*EXTRAIT*.
Une autre valeur, insuffisamment comprise hors de nos frontières, est présente dans notre appréhension des événements qui bousculent le monde : la laïcité. C’est à dire la neutralité de l’Etat à l’égard des confessions religieuses ou de l’absence de confession, la séparation des convictions privées et de la sphère publique de la société, qui du même coup est distincte d’une simple somme de communautés. Cette vision universaliste et laïque du monde, est un signe distinctif fort de nos médias, en particulier en langue arabe. Monte Carlo Doualiya revendique ainsi d’être « Sur la même longueur d’onde » que ses auditeurs arabophones épris de liberté, d’égalité et d’universalité.

 

M. C-A. : Votre stratégie de développement intègre les nouveaux supports ?

M-C. S. : La première étape pour nos médias est de se rendre accessible : câble, TNT, satellite, ADSL, nouveaux médias… Les sites ne sont plus une nouveauté ; la révolution est dans la mobilité avec, les téléphones intelligents et les tablettes. La croissance sur ces outils est en pleine expansion. L’autre tendance, c’est le participatif avec les plateformes et les réseaux sociaux. Les jeunes générations veulent de l’immédiateté. YouTube, Facebook ou Twitter nous offrent ainsi d’autres ouvertures. Aujourd’hui, nos trois chaînes rassemblent près de 8 millions de fans sur Facebook. RFI est d’ailleurs la première radio d’information française sur ce réseau social.

 

M. C-A. : Vous accordez une place importante aux partenariats ?

M-C. S. : Oui, nous sommes partenaires de plus de 300 événements chaque année, partout dans le monde ! Nous menons également des opérations spéciales, comme la « Caravane de France 24 » – elle sillonne régulièrement les routes du monde, en prise direct avec le réel et avec nos téléspectateurs sur les différents continents –  ou les « barnum » de RFI où les émissions se délocalisent sur le terrain en public.

 

M. C-A. : Peut-on parler de synergies entre les chaînes ?

M-C. S. : Oui, au niveau du groupe, toutes les directions sont transverses, sauf les rédactions. Il nous arrive aussi de mutualiser les invités ou certaines émissions. Nous préparons également des outils de gestion des contenus prévisionnels et de suivi pour la production dans toutes les langues et sur tous les supports, qui seront déployés en interne en 2015. Nos réseaux de correspondants, quant à eux, sont distincts, sauf exception, en raison des différences de langues, mais aussi des exigences du direct, valables pour chacun de nos médias. L’idée est de capitaliser sur le « tout » pour cultiver l’identité et la singularité de « chacun » des médias.

 

M. C-A. : Auriez-vous un souhait quant à une problématique que vous rencontrez ?

*ENTRÉES FOURNIES*.
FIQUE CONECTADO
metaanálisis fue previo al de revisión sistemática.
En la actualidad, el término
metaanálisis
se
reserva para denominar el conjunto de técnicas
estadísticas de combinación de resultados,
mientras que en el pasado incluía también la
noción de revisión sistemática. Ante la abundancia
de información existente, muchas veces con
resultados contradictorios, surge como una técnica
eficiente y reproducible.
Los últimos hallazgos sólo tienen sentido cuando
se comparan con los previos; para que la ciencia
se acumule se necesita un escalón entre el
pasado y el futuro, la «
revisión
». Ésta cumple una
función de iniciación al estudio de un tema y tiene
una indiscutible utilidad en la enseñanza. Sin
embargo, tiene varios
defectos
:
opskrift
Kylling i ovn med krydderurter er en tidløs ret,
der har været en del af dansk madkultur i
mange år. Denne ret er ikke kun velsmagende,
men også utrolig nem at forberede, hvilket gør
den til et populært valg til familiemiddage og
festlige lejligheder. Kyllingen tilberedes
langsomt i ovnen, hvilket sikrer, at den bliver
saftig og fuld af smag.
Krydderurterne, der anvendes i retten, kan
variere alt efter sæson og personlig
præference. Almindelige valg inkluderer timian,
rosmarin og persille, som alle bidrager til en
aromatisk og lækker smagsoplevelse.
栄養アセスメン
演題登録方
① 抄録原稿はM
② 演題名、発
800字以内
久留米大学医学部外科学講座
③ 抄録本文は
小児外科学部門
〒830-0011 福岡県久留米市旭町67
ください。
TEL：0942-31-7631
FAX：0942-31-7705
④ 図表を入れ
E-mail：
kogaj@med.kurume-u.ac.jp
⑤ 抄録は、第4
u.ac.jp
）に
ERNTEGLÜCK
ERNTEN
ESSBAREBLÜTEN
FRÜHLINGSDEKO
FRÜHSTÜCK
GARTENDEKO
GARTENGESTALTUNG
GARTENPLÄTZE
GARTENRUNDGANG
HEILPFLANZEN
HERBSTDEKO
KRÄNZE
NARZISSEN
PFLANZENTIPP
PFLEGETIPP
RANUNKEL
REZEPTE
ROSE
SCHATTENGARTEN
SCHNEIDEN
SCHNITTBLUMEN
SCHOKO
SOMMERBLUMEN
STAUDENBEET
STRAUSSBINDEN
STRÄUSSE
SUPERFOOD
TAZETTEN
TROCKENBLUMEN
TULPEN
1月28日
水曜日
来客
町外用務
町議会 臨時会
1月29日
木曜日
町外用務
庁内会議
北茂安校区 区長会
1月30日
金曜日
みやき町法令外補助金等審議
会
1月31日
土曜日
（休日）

*TRAVAIL DEMANDÉ*.
**1)** Énumérez les supports de diffusion cités dans l'extrait comme moyens de rendre les médias accessibles.
**2)** Renvoyez telles quelles les lignes des entrées, depuis la première jusqu'à celle qui contient « variere alt efter sæson og personlig », incluse.

*RÉPONSES ATTENDUES*.
**1)** câble, TNT, satellite, ADSL, nouveaux médias

**2)**
FIQUE CONECTADO
metaanálisis fue previo al de revisión sistemática.
En la actualidad, el término
metaanálisis
se
reserva para denominar el conjunto de técnicas
estadísticas de combinación de resultados,
mientras que en el pasado incluía también la
noción de revisión sistemática. Ante la abundancia
de información existente, muchas veces con
resultados contradictorios, surge como una técnica
eficiente y reproducible.
Los últimos hallazgos sólo tienen sentido cuando
se comparan con los previos; para que la ciencia
se acumule se necesita un escalón entre el
pasado y el futuro, la «
revisión
». Ésta cumple una
función de iniciación al estudio de un tema y tiene
una indiscutible utilidad en la enseñanza. Sin
embargo, tiene varios
defectos
:
opskrift
Kylling i ovn med krydderurter er en tidløs ret,
der har været en del af dansk madkultur i
mange år. Denne ret er ikke kun velsmagende,
men også utrolig nem at forberede, hvilket gør
den til et populært valg til familiemiddage og
festlige lejligheder. Kyllingen tilberedes
langsomt i ovnen, hvilket sikrer, at den bliver
saftig og fuld af smag.
Krydderurterne, der anvendes i retten, kan
variere alt efter sæson og personlig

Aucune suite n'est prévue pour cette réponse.